Start of SUPPLIED TEXT

My career has been in the education field for most of my adult life. I have taught college classes, ninth grade math, third grade, kindergarten, and preschool. I have worked in private and public education, as a teacher, curriculum director, reading tutor, ESL coordinator, Early Childhood Director, and administrator. I will be retiring from a job I've loved as a principal of an elementary public school in Sandwich Illinois in June of 2017.
I returned to Naperville in anticipation of my coming retirement a little over a year ago, because it is a great community and because two of my grandchildren are here and attend Naperville 203 schools. I've joined the Naperville League of Women Voters and the Naperville Senior Task Force.
It would be an honor to serve our community as a Naperville District 203 school board member.
I've always believed strongly that I am lucky having meaningful work that I enjoy and that I should give back to my community by volunteering. Over the years I've volunteered to lead scout activities, coach children's sport teams, teach Sunday school classes, serve on educational organizations boards of directors and helped with social service projects. I believe we all reap what we sow. With retirement coming up I think I will have time to devote to the important work of our school board, working to continue the excellence that Naperville 203 is known for not only in Naperville, but across the country.
What role do you think the board of education should play?
As an educator, I have led and participated in many parent, school board, faculty, committee and municipal meetings. While I am seeking the voters trust to be elected as their school board member as an individual, if elected, I will become part of a team. I do not have an agenda, I do have a robust passion for excellence in education. I believe the two main areas of board responsibility are legislative and administrative. Legislative responsibilities include adopting and following policy. Effective boards adopt policies that give direction to the superintendent and staff, enabling them to manage the district. Boards seek appropriate input in the development of policy, and after adoption should hold the superintendent and staff accountable for its implementation. The importance to the administration side of a board includes responsibilities such as approving and monitoring the budget, approving and monitoring district contracts, and hiring and evaluating the superintendent and appropriate staff. Effective board members refrain from trying to perform management functions that are the responsibility of the superintendent and staff. As board members, it is our responsibility to ensure that the schools operate well; but it is not our responsibility to run them. Local school board membership is a public office and a public trust and members must swear an oath to uphold laws pertaining to public education. In today’s complex society regarding public education, effective board members should participate in professional development activities and commit the time and energy necessary to be informed and effective leaders.

End of SUPPLIED TEXT

### WORK REQUEST
Write out everything in the school board candidate's statement above, from "I returned to" down to "Senior Task Force.".

Start of COLLECTED DATA

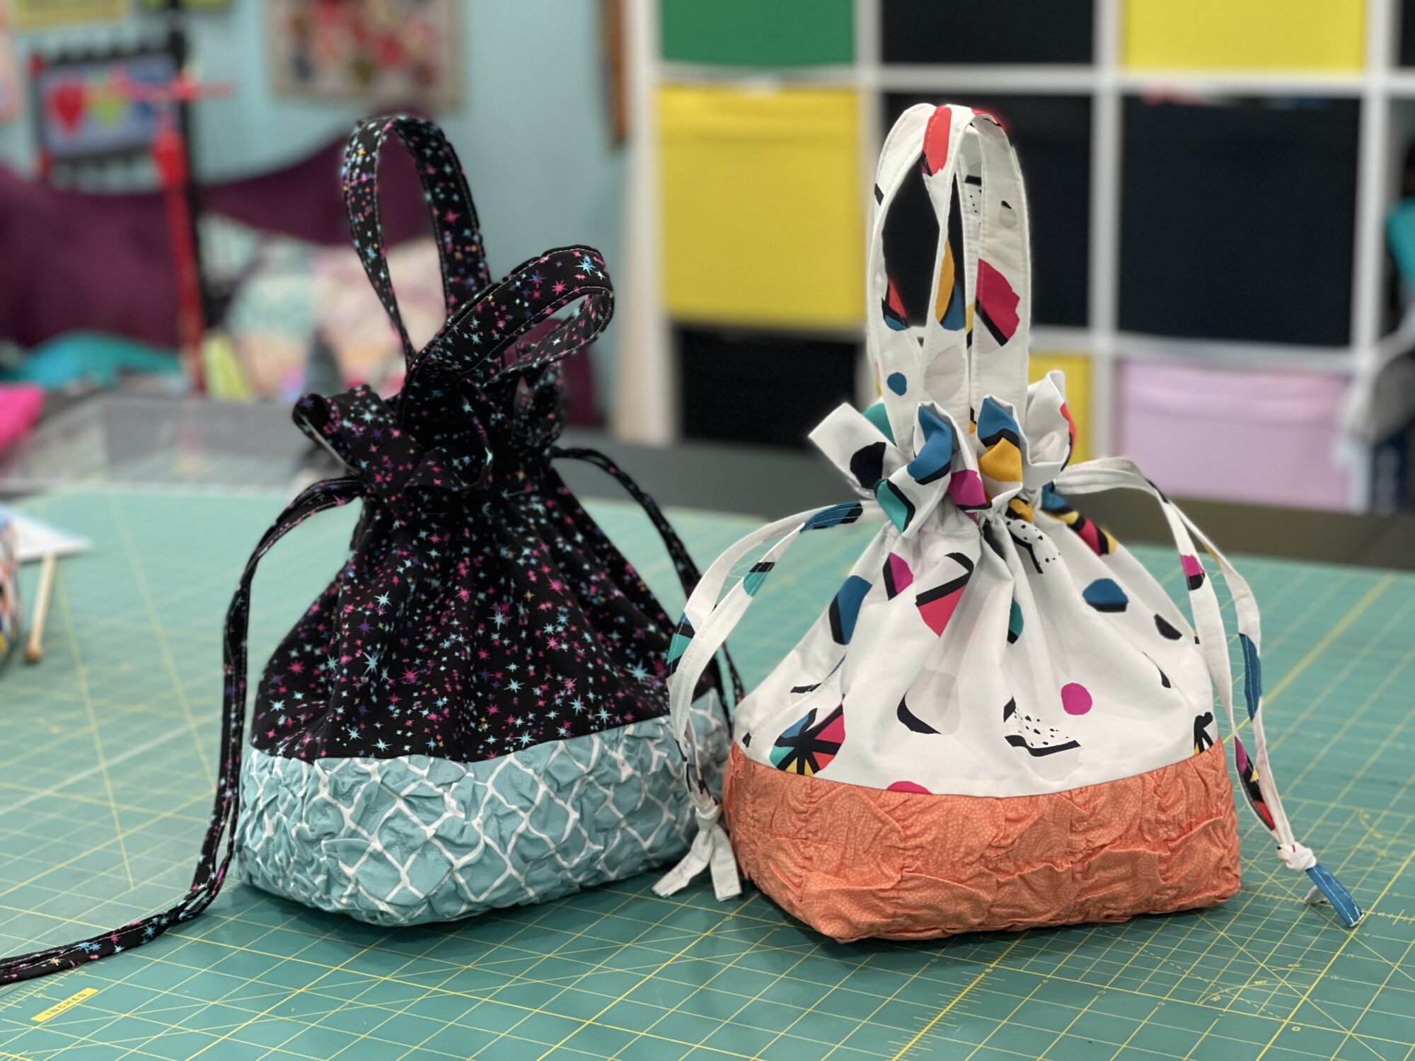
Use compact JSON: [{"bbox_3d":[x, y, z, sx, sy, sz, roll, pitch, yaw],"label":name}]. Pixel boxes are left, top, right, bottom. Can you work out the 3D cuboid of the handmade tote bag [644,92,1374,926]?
[{"bbox_3d":[0.127,-0.010,1.177,0.306,0.356,0.150,-2,15,-6],"label":"handmade tote bag"}]

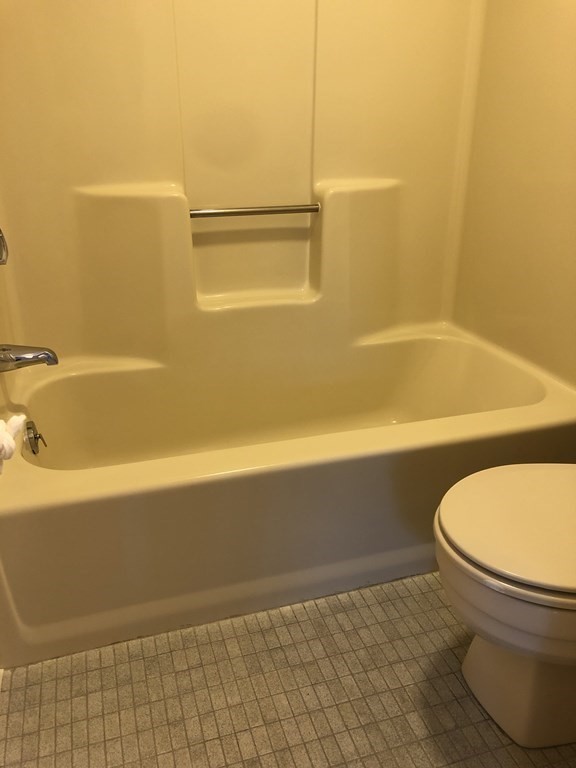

End of COLLECTED DATA

### SOLUTION TO THIS TASK
I returned to Naperville in anticipation of my coming retirement a little over a year ago, because it is a great community and because two of my grandchildren are here and attend Naperville 203 schools. I've joined the Naperville League of Women Voters and the Naperville Senior Task Force.